◆ **Job A**: Retype the part of the Ultra Music Festival article between "The Ultra Music Festival started" and "February 2014 respectively.", inclusive.

◆ **Supplied passage**:
= Beginning of Section =
Live Events

Ultra Music Festival

Wed, 02 Apr 2014 15:34

Ultra’ is a pretty serious adjective second only, I presume, to ‘mega ultra’. For something to be ultra it means that it needs to traverse far beyond that which is considered merely ‘good’ or even ‘great’, and blow the mind with such devastating force that all other superlatives pale miserably in comparison.

This is why the international EDM (electronic dance music) festival – the Ultra Music Festival – is not blithely called the Good Music Festival. Nor is it called the Great Music Festival. Its goal, as its name suggests, is to shock the senses and be, in every sense of the word, ‘ultra’. From the looks of things, it was exactly that, and thousands of hip-gyrating, foot-stomping, hand gesture throwing, wide-eyed EDM fans that attended the event will certainly agree.

The Ultra Music Festival started in Miami, Florida, in 1999 and its popularity has grown so fast that 15 years later it is one of the largest international EDM touring festival brands around. Ultra Music Festivals have been organised in places like Ibiza, Spain; Buenos Aires, Argentina; São Paulo, Brazil; Santiago, Chile; Seoul, South Korea; Split and Hvar, Croatia with the latest being held right here in Cape Town and Johannesburg on 14 and 15 February 2014 respectively.

Held over two weekends, the mother festival takes place at Bayfront Park in Miami with an aggregate attendance of over 330,000. South Africa fared pretty well with an attendance of 40,000 over two days; eager fans came out in droves to see headliners Tiesto, Alesso, Afrojack and Nicky Romero rock the house.

So how do you deliver a show to a crowd of 40,000-strong and how do you do it without involving a multitude of rental companies? Apparently, you call Gearhouse Group.

Gearhouse provided all technical requirements for the event under one roof, including audio, lighting, rigging, staging and LED with the exception of pyrotechnics, which were handled by Fireworks for Africa.

A bit of background…

Gearhouse was first approached by Showtime Management in the middle of 2013 to start preliminary layouts in conjunction with Mark Daubeney of Mushroom productions, who was acting as Showtime’s production manager. In November, a meeting with Ray Steinman, Ultra Music Festival’s international production manager, was set up where the technical requirements for the main stage were discussed. Between Ray Steinman and Johan Kristensson, project manager at Gearhouse, the look and feel of the event was developed. One of the main motivating factors behind the design of the show and its resulting focus on visual elements was the fact that there were no bands or moving acts on stage to fill it with a moving presence.

“At the end of the day, there are just one or two guys or girls standing on stage playing music. There’s not too much they can do from a stage presence point of view,” says Kristensson. “So it’s all about how the effects, the video and pyrotechnics are incorporated into the music to create that visual effect.”

Another concern was not to reveal too much of the set and effects all at once, seeing they were such a large part of the show. The goal was to gradually add more effect elements as the show progressed and climaxed with the headline act.

“It’s important when you’re doing an event that is 12 or 14 hours long that you don’t reveal everything at the beginning,” says John McDermott, business development manager at Gearhouse. “So it’s one of those things that has to build-up slowly as the evening climaxes. You start off with something that’s basic and relatively centralised, and then you add to that. You simply don’t switch on all of the lights to start with so you don’t see them. Obviously, the pyros happen later as well. You might start with the central ring of lights and reveal the layers as you go.”
= End of Section =
◆ **Job B**: In the entries below, change "Siamese Network" to "Twin Network" between the lines holding "### **Removing Duplicate" and "- Implemented a", inclusive, and return only those lines with nothing else altered.

◆ **Recorded data**:
= Beginning of Section =
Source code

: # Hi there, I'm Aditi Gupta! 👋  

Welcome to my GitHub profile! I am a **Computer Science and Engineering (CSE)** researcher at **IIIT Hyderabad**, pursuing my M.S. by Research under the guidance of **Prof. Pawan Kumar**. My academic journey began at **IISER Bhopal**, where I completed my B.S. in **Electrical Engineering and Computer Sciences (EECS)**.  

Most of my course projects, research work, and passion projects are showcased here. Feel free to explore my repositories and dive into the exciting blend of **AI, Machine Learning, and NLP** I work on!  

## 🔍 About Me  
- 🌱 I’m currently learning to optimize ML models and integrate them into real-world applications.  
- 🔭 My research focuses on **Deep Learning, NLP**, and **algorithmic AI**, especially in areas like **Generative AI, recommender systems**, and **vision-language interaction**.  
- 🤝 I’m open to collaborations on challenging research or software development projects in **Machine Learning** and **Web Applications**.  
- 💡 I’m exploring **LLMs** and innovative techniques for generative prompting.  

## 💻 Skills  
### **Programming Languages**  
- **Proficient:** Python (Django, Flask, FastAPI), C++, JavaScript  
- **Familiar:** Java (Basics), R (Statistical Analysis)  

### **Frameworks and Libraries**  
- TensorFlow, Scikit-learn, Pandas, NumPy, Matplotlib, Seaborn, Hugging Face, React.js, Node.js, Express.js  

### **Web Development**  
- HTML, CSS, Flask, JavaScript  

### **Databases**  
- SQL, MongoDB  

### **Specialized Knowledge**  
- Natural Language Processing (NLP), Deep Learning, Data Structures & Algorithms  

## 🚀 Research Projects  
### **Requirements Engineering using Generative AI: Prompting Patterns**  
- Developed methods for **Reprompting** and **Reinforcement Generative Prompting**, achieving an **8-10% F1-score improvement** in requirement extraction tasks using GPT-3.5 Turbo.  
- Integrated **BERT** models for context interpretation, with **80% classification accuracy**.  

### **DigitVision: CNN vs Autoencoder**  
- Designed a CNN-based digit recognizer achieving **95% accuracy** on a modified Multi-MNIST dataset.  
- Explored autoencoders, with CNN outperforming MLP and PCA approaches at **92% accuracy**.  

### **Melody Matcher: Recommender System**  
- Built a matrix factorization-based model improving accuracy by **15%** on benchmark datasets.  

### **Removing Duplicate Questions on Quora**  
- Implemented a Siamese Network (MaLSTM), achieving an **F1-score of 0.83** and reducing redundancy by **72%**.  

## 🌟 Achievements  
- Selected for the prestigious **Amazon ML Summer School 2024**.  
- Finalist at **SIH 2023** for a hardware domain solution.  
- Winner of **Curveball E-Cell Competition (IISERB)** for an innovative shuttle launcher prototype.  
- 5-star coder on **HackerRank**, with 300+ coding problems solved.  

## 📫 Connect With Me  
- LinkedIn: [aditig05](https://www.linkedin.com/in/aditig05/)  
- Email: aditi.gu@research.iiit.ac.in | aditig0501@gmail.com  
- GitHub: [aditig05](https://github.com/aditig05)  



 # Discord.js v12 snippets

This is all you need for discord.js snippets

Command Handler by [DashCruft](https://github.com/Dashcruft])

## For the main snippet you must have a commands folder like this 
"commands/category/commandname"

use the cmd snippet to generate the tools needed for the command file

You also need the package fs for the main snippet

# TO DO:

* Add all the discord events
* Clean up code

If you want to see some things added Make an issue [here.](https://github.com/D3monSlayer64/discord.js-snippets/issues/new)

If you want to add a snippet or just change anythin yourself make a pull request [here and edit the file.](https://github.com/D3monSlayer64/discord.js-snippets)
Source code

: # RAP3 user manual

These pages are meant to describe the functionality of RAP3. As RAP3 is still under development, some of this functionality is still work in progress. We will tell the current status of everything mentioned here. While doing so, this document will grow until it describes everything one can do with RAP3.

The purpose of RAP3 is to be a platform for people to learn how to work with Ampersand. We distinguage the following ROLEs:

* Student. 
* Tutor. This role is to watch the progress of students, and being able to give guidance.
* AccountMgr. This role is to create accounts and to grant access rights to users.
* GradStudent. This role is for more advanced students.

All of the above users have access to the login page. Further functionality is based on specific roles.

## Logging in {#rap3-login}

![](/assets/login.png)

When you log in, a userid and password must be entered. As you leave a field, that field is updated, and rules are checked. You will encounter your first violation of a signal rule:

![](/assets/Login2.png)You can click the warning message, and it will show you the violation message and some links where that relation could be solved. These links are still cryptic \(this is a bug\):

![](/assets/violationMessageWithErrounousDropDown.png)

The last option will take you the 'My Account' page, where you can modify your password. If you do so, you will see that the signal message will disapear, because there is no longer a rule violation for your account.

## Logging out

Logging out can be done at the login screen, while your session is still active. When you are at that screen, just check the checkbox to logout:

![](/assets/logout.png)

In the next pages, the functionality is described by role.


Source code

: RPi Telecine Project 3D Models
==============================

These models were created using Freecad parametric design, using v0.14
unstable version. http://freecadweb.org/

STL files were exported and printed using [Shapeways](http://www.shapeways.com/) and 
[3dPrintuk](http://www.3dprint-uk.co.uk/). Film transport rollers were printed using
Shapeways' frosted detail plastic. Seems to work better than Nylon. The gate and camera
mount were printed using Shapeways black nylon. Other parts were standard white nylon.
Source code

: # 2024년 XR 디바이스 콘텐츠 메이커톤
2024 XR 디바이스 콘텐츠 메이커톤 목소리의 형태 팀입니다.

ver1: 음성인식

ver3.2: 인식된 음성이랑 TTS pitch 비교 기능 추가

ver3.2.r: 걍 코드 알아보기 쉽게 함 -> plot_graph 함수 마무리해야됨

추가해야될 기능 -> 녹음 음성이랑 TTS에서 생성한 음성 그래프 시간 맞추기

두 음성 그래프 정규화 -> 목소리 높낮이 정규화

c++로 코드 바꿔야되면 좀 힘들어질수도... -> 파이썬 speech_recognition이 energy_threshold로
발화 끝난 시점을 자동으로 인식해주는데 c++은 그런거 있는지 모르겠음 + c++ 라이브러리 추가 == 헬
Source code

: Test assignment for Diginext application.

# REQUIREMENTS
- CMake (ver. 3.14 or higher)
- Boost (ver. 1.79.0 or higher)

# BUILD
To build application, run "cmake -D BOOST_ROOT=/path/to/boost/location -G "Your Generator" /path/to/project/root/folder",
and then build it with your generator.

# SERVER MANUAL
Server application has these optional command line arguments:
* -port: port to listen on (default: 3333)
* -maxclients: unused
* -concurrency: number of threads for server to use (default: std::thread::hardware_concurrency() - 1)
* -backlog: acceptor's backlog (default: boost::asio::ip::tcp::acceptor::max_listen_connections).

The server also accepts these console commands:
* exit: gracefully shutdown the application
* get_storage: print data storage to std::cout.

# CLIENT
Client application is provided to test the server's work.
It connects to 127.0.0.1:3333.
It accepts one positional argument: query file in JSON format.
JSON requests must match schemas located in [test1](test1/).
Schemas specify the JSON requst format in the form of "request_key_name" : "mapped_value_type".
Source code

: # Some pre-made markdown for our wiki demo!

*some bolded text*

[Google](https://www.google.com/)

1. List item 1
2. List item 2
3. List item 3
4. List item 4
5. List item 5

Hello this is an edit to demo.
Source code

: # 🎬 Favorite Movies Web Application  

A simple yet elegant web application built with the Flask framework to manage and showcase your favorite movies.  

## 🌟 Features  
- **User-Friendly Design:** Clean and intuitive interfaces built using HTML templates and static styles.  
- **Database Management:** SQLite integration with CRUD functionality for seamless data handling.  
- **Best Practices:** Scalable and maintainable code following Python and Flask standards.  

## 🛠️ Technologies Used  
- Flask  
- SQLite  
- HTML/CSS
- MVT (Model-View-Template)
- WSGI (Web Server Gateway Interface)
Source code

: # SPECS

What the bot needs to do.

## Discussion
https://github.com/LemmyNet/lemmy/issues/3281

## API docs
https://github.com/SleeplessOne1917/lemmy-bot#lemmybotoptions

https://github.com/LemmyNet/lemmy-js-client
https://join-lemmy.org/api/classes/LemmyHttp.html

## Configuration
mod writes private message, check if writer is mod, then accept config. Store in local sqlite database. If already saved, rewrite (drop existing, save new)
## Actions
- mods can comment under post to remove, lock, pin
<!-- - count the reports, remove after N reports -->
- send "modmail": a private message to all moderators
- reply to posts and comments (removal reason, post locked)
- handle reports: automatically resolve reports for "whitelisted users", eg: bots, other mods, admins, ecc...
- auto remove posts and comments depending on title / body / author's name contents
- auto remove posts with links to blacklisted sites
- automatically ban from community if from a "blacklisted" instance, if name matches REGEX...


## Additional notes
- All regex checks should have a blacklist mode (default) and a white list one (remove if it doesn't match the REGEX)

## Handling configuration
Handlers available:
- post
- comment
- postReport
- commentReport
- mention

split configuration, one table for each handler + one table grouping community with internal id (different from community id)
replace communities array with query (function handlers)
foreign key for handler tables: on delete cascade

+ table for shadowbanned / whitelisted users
= End of Section =
◆ **Problem solution A**:
The Ultra Music Festival started in Miami, Florida, in 1999 and its popularity has grown so fast that 15 years later it is one of the largest international EDM touring festival brands around. Ultra Music Festivals have been organised in places like Ibiza, Spain; Buenos Aires, Argentina; São Paulo, Brazil; Santiago, Chile; Seoul, South Korea; Split and Hvar, Croatia with the latest being held right here in Cape Town and Johannesburg on 14 and 15 February 2014 respectively.

◆ **Problem solution B**:
### **Removing Duplicate Questions on Quora**  
- Implemented a Twin Network (MaLSTM), achieving an **F1-score of 0.83** and reducing redundancy by **72%**.  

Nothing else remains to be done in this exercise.